Basically after many years of travelling and playing all over, we met up in Vancouver in 2012 to record Stainless Steel Heart. It was within the next couple years we formed Blue Moon Marquee.
Your sound is crisp and very natural. There have been comments about AW’s “Djangofried grooves” and your “rhythmic thunder”. Was it a natural fit when you first got together?
Yes, although, our sound has really formed after 4 years of playing together.
AW pipes in: Jass never played the upright and drums before BMM. Our mutual love of early blues/swing/jazz and gypsy jazz formed our sound. We conjured it up.
You’re a two-piece with additional local musicians joining you when you travel to various parts of Canada.
It is a very compact unit to travel as a duo. We have spent time and lived all over the country so it is easy to snag players in whatever city for shows.
This must allow you a certain flexibility that a four piece band would not.
For sure. Canada is a tough country to tour geographically. Very pricey for a full band.
Your music is perfect for a live setting! It seems that you are always playing. You must be developing quite a following as a result.
We love performing live. Yes, the shows seem to be getting better and better, which is a fine thing!
You’ll be travelling Europe. That will be an experience. Will it be the two of you or additional musicians?
So excited! It’s been a long time coming. That will be just the two of us. Most of the festivals this summer we will just be a two piece. We will have Morgan Onda, a sax player, joining us for our Kaslo Jazzfest set. We will also be David Vest’s backing band for his set!
Your four albums are available on bandcamp. That seems one of the more artist-friendly means of distribution.
The ol’ internet is heaving with endless sounds, bands, noise. I think it is a useful tool but also overwhelming and it’s often tough to get your music heard in all the chaos.
What is the song writing process for you? Are you always thinking of the next new song?
Sometimes we work together, sometimes apart. There isn’t a set formula. Yeah, we’re always thinking of new tunes.
Do you see songs as recipes (guides) for a musician to work with and add their own touch, or should songs be considered set in stone?
I believe a song has many lives, and can evolve through renditions and remixes. If you are going to cover a tune or pay homage, make it your own.
Are there songs we know that you’d like to give the BMM touch?
Nightmare by Artie Shaw.
Who do you listen to now?
Current artists? C.W. Stoneking is a favourite right now.
How does it feel knowing that you’ll be playing the nation’s Capital on Canada Day – the 150th anniversary?
Well to be honest, we have mixed feelings about it.

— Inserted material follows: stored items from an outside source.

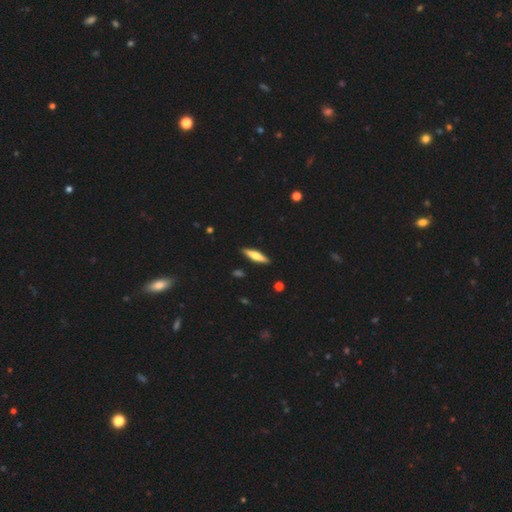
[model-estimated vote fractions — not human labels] Q: Smooth or featured?
A: smooth (56%); runner-up: featured or disk (39%)
Q: How rounded?
A: cigar-shaped (78%); runner-up: in between (20%)
Q: Merging?
A: none (90%); runner-up: minor disturbance (7%)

We are excited to play of course, however the whole idea of ‘Canada Day’ is strange.
To quote Judith Sayers (former chief of the Hupacasath First Nation, located in Port Alberni, B.C.), “On this day, Canada Day, I celebrate our leaders, our elders, our chiefs, our matriarchs, our youth, and our children who are raising their voices to bring attention to issues such as missing and murdered Indigenous women, the need for implementation of the 94 calls to action of the Truth and Reconciliation Commission and the need for First Nations prior and informed consent before there is any development in our territories.”
It is difficult to see tax money spent on decor and lavish celebration when it really should be going towards issues such as First Nations Communities in need of integral necessities such as clean drinking water and more support for our veterans.
Blue Moon Marquee appears on Canada (Saturday July 1) at 5pm on the Tartan Homes Stage at Marion Dewar Plaza (Ottawa City Hall). Admission is free.